§ **Exercise prompt**:
Wherever the word "операции" appears in a line of the data, that line should be copied.
Top of Task input
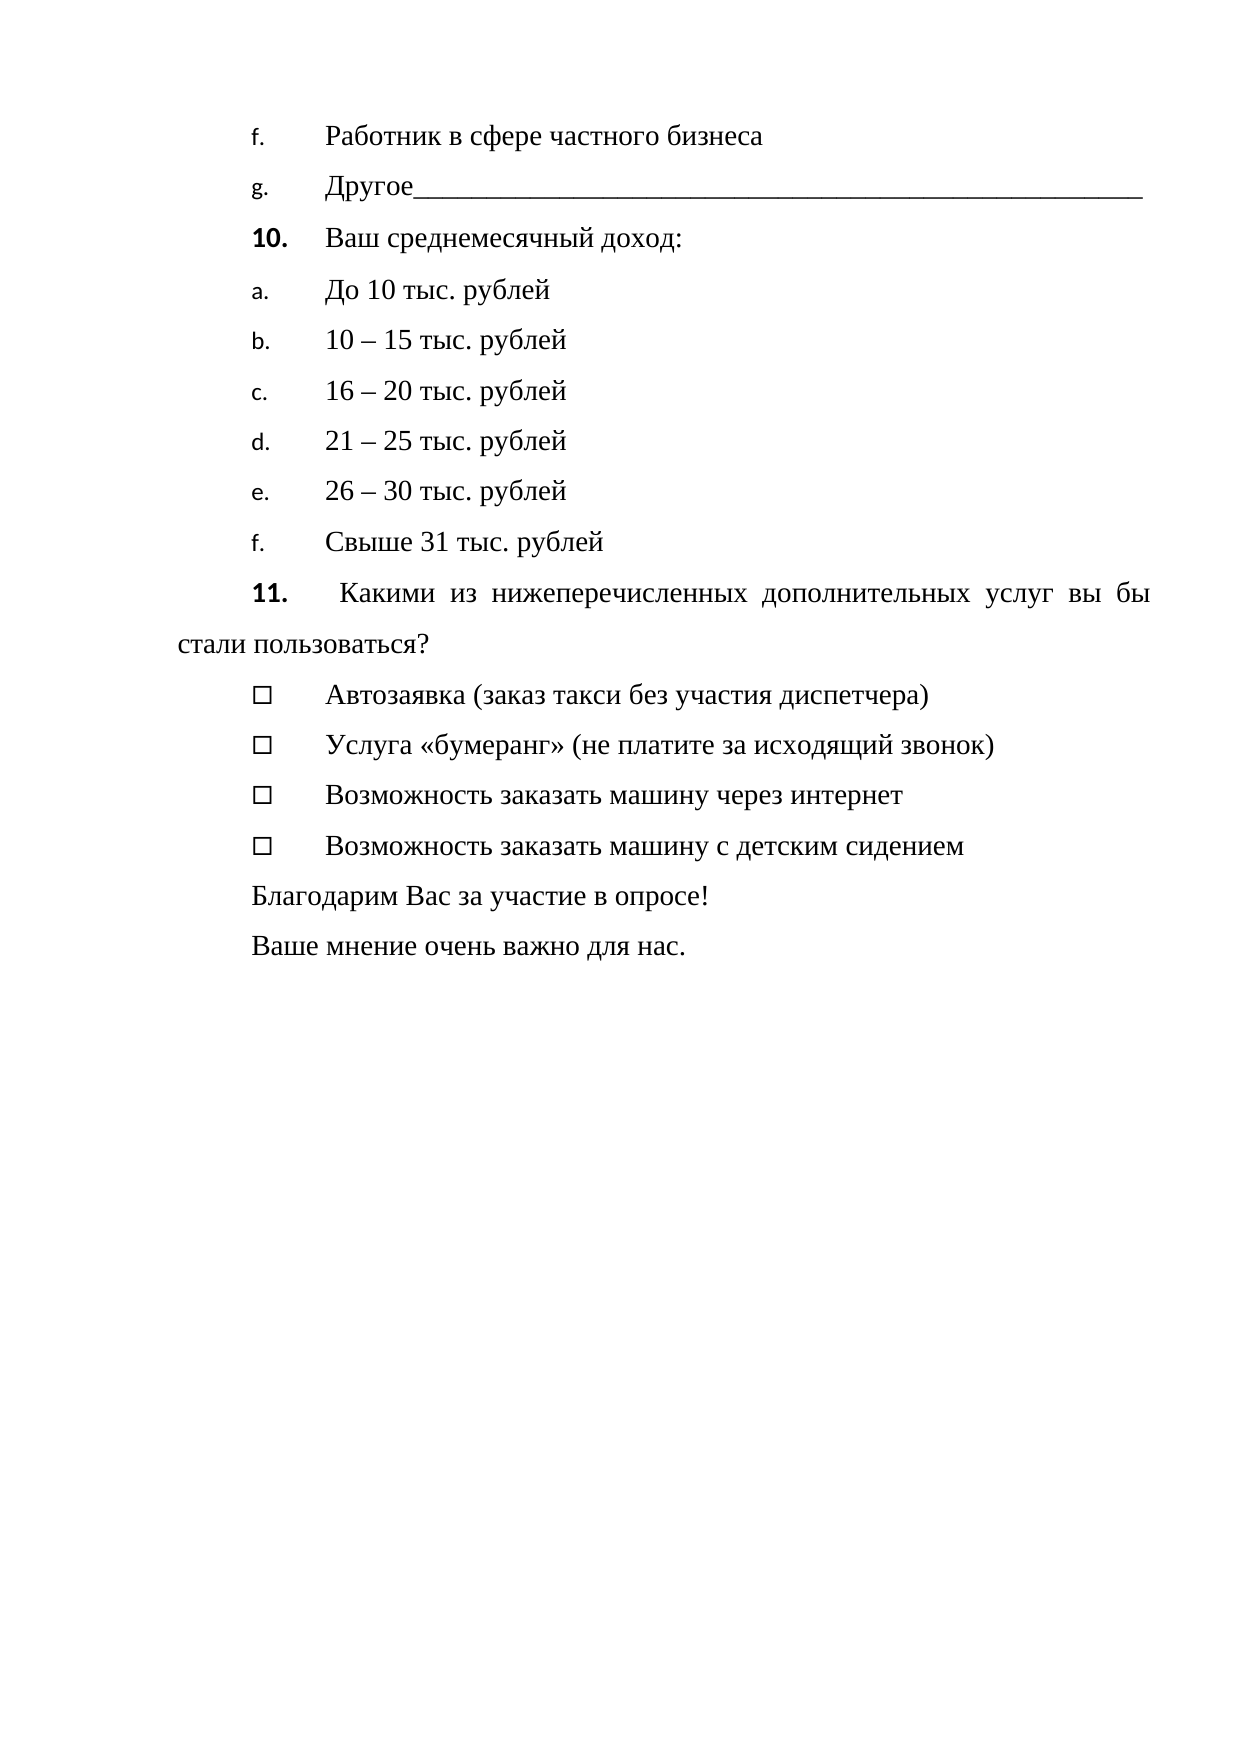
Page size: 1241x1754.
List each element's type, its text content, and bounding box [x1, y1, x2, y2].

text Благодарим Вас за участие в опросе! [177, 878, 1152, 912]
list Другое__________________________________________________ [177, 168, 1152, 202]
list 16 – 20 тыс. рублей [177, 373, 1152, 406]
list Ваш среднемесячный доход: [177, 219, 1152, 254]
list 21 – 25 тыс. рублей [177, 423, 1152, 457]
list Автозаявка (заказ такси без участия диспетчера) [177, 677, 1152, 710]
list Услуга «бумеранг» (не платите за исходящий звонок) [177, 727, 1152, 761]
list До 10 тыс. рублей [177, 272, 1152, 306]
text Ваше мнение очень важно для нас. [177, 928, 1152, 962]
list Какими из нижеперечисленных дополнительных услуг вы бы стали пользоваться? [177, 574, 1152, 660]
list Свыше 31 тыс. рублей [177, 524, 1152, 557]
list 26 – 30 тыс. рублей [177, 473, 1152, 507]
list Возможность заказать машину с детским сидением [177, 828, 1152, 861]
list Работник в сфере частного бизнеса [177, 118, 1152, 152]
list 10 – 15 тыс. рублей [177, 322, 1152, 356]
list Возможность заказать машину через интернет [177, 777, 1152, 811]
Bottom of Task input
Top of Task input
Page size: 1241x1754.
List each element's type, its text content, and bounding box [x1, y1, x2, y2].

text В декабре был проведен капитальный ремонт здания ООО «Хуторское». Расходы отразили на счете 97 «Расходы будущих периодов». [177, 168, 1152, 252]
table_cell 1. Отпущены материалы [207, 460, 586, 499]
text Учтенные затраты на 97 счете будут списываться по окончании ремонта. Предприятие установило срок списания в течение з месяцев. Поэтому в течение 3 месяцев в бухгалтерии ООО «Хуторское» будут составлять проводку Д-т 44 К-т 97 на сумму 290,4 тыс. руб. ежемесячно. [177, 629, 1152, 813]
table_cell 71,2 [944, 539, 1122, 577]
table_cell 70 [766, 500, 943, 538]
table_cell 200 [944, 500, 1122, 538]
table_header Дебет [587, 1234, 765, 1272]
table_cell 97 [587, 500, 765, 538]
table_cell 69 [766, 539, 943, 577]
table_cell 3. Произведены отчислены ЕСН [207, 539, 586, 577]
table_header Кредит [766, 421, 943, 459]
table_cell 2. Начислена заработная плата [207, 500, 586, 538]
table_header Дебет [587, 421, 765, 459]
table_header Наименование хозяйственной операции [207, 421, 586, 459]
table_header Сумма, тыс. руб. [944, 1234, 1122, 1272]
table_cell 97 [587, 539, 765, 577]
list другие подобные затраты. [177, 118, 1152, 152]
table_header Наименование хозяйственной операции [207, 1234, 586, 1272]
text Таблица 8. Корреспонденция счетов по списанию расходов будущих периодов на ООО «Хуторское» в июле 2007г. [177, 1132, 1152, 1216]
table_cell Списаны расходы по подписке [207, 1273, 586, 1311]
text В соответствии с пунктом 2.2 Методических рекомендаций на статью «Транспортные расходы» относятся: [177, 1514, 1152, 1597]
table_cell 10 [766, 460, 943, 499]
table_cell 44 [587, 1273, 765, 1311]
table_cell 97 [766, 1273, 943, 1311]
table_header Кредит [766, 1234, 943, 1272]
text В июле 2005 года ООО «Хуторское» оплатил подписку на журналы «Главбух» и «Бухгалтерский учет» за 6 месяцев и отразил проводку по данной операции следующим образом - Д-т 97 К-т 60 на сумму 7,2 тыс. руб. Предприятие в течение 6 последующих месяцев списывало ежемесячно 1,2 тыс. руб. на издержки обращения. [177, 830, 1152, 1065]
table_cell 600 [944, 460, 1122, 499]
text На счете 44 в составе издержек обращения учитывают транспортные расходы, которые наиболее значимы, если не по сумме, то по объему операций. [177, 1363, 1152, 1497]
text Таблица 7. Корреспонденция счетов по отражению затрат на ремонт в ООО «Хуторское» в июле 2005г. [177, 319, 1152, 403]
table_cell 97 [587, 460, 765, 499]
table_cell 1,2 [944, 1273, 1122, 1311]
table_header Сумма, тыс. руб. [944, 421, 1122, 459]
Bottom of Task input
Top of Task input
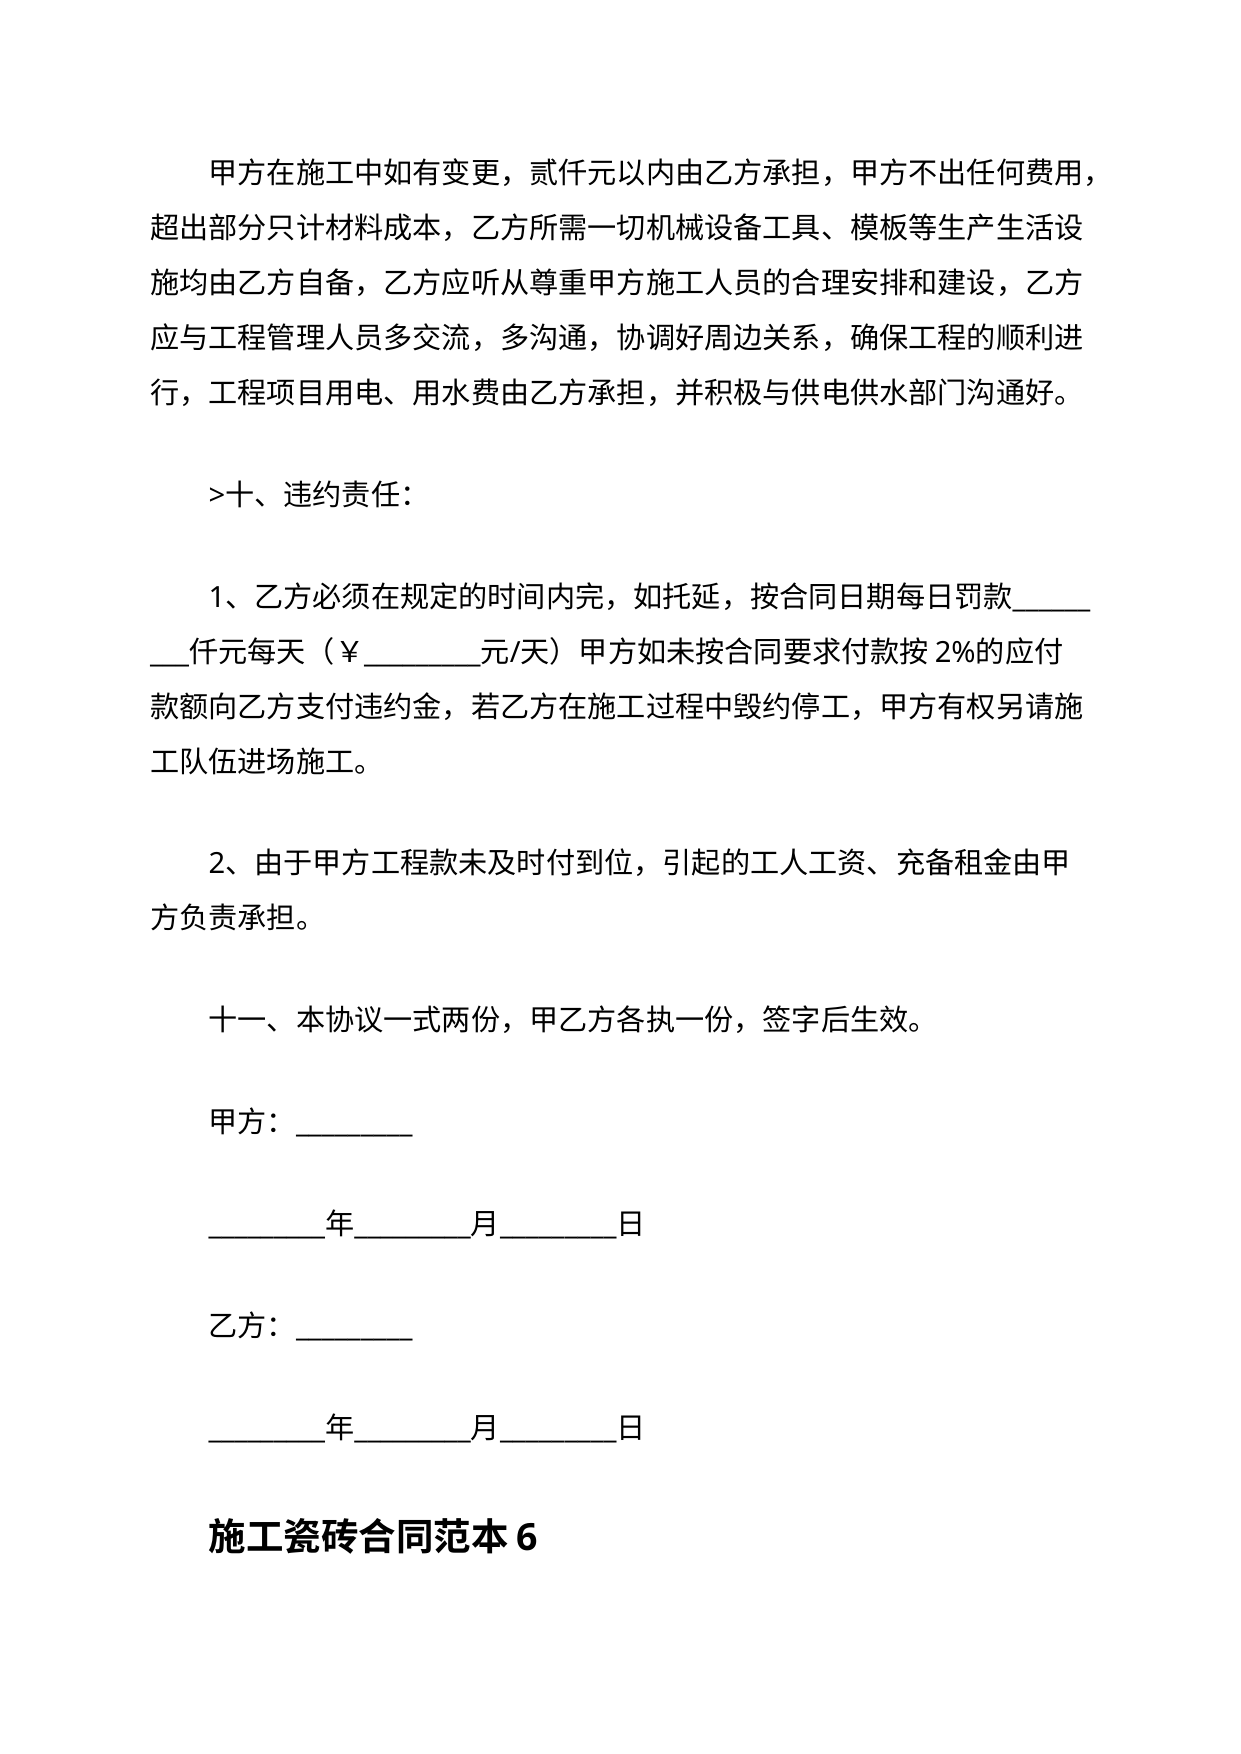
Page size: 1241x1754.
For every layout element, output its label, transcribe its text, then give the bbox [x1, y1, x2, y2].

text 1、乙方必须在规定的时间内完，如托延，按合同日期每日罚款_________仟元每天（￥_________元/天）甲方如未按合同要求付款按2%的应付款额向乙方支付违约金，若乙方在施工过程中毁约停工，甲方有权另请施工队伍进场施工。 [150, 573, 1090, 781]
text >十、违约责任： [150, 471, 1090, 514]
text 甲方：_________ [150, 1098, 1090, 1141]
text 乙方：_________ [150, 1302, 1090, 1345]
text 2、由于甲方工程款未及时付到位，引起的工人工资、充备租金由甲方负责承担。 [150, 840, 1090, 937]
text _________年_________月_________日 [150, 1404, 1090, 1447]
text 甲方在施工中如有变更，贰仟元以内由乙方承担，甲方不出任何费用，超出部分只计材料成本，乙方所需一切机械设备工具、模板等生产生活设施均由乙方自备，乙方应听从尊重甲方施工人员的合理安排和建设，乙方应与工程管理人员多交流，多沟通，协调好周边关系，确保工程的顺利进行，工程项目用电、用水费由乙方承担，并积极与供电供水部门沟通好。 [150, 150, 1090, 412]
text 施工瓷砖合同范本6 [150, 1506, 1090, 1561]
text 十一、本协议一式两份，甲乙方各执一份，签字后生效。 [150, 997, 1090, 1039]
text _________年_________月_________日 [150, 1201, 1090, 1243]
Bottom of Task input
§ **Written response**:
table_header Наименование хозяйственной операции [207, 421, 586, 459]
table_header Наименование хозяйственной операции [207, 1234, 586, 1272]
text В июле 2005 года ООО «Хуторское» оплатил подписку на журналы «Главбух» и «Бухгалтерский учет» за 6 месяцев и отразил проводку по данной операции следующим образом - Д-т 97 К-т 60 на сумму 7,2 тыс. руб. Предприятие в течение 6 последующих месяцев списывало ежемесячно 1,2 тыс. руб. на издержки обращения. [177, 830, 1152, 1065]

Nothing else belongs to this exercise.